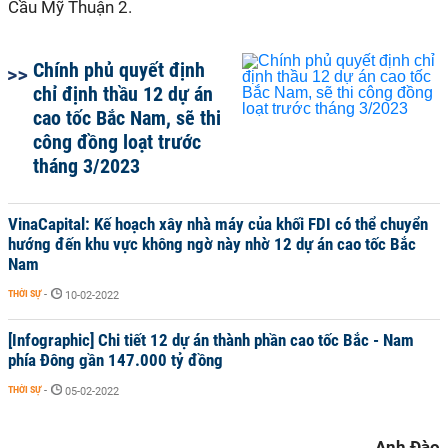
Cầu Mỹ Thuận 2.
Chính phủ quyết định
chỉ định thầu 12 dự án
cao tốc Bắc Nam, sẽ thi
công đồng loạt trước
tháng 3/2023
VinaCapital: Kế hoạch xây nhà máy của khối FDI có thể chuyển
hướng đến khu vực không ngờ này nhờ 12 dự án cao tốc Bắc
Nam
THỜI SỰ
-
10-02-2022
[Infographic] Chi tiết 12 dự án thành phần cao tốc Bắc - Nam
phía Đông gần 147.000 tỷ đồng
THỜI SỰ
-
05-02-2022
Anh Đào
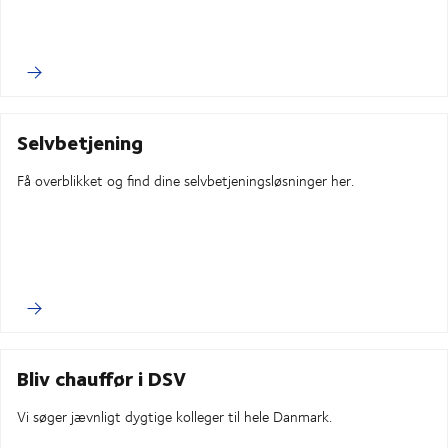
Selvbetjening
Få overblikket og find dine selvbetjeningsløsninger her.
Bliv chauffør i DSV
Vi søger jævnligt dygtige kolleger til hele Danmark.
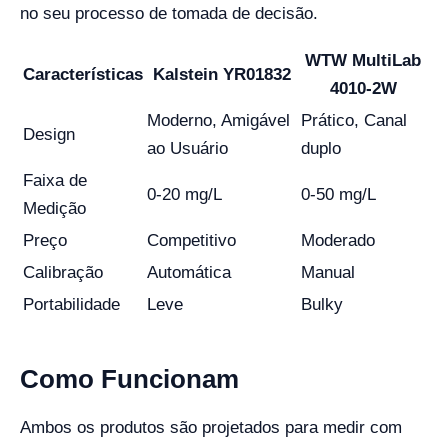
no seu processo de tomada de decisão.
WTW MultiLab
Características
Kalstein YR01832
4010-2W
Moderno, Amigável
Prático, Canal
Design
ao Usuário
duplo
Faixa de
0-20 mg/L
0-50 mg/L
Medição
Preço
Competitivo
Moderado
Calibração
Automática
Manual
Portabilidade
Leve
Bulky
Como Funcionam
Ambos os produtos são projetados para medir com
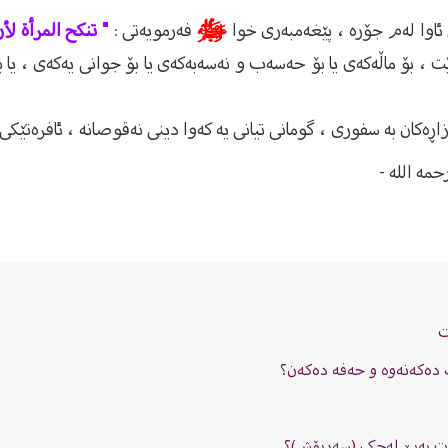
ئاوا لەم جۆرە ، پێغەمبەری خوا
ﷺ
فەرمویەتی :
" تنكح المرأة لأ
ت ، بۆ ماڵەکەی یا بۆ حەسەب و نەسەبەکەی یا بۆ جوانی یەکەی ، یا 
اڕەکان بە سفوری ، گومانی تیانی یە کەوا دینی نەقوصانە ، ئافرەتێکی ت
حمه الله -
ت
یک دەکەنەوە و حەفە دەکەن؟
ببات بەبێ لەچک (سەرپۆش)؟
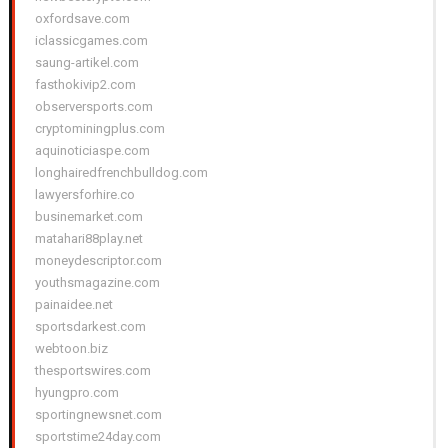
oxfordsave.com
iclassicgames.com
saung-artikel.com
fasthokivip2.com
observersports.com
cryptominingplus.com
aquinoticiaspe.com
longhairedfrenchbulldog.com
lawyersforhire.co
businemarket.com
matahari88play.net
moneydescriptor.com
youthsmagazine.com
painaidee.net
sportsdarkest.com
webtoon.biz
thesportswires.com
hyungpro.com
sportingnewsnet.com
sportstime24day.com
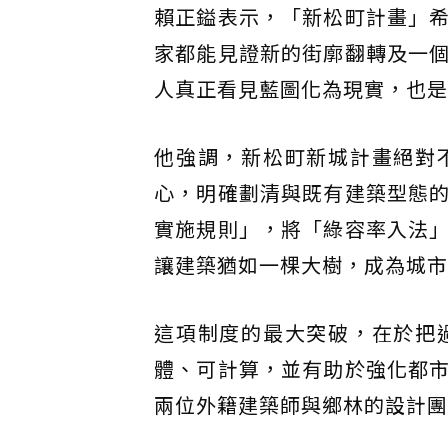
賴正鎰表示，「新松町計畫」
家都能見證新的街廓翻轉及一
人真正看見藍圖化為現實，也是
他強調，新松町新城計畫絕對
心，明確劃清與既有建築型態
實施規則」，將「綠容率入法
讓建築猶如一棵大樹，成為城市
這項制度的最大突破，在於把
體、可計算，並有助於強化都
兩位外籍建築師與鄉林的設計團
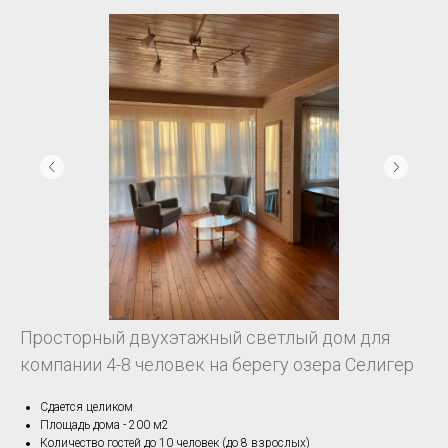
Просторный двухэтажный светлый дом для
компании 4-8 человек на берегу озера Селигер
Сдается целиком
Площадь дома - 200 м2
Количество гостей до 10 человек (до 8 взрослых)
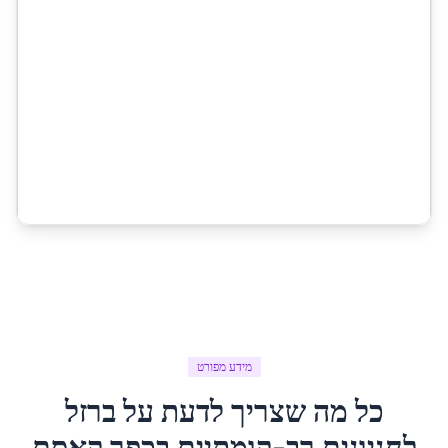
מידע מפורט
כל מה שצריך לדעת על
ברזל
לחניונים רב-קומתיים
ב
כפר קאסם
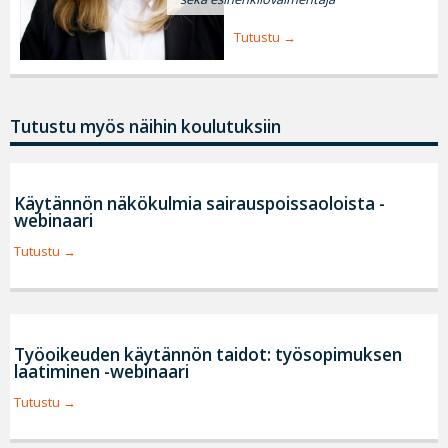
Tutustu
Tutustu myös näihin koulutuksiin
Käytännön näkökulmia sairauspoissaoloista -
webinaari
Tutustu
Työoikeuden käytännön taidot: työsopimuksen
laatiminen -webinaari
Tutustu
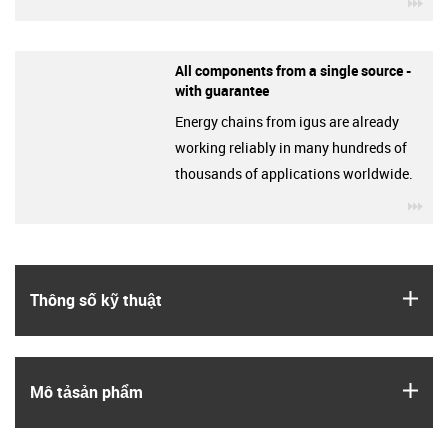
igu
All components from a single source -
with guarantee
Energy chains from igus are already
working reliably in many hundreds of
thousands of applications worldwide.
igu
igus
Thông số kỹ thuật
igus
Mô tả­sản phẩm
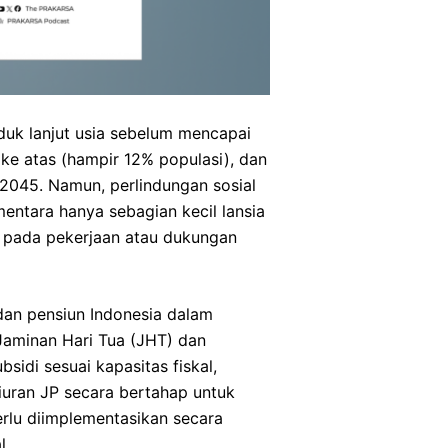
C20 merupakan platform resmi non
pemerintah yang mendukung
rangkaian G20.
Lihat Selengkapnya
duk lanjut usia sebelum mencapai
 ke atas (hampir 12% populasi), dan
 2045. Namun, perlindungan sosial
mentara hanya sebagian kecil lansia
g pada pekerjaan atau dukungan
dan pensiun Indonesia dalam
aminan Hari Tua (JHT) dan
idi sesuai kapasitas fiskal,
iuran JP secara bertahap untuk
erlu diimplementasikan secara
l.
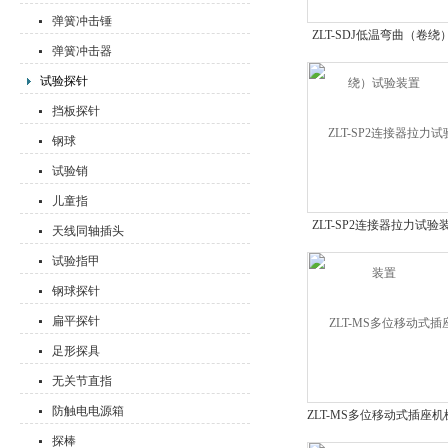
弹簧冲击锤
ZLT-SDJ低温弯曲（卷绕
弹簧冲击器
试验装置
试验探针
挡板探针
钢球
试验销
儿童指
ZLT-SP2连接器拉力试验
天线同轴插头
置
试验指甲
钢球探针
扁平探针
足形探具
无关节直指
防触电电源箱
ZLT-MS多位移动式插座机
强度试验装置
探棒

------------------------

WORK INSTRUCTIONS:
If a line in the records above has the word "định", copy it out.

PROBLEM SOLUTION:
Chính phủ quyết định
chỉ định thầu 12 dự án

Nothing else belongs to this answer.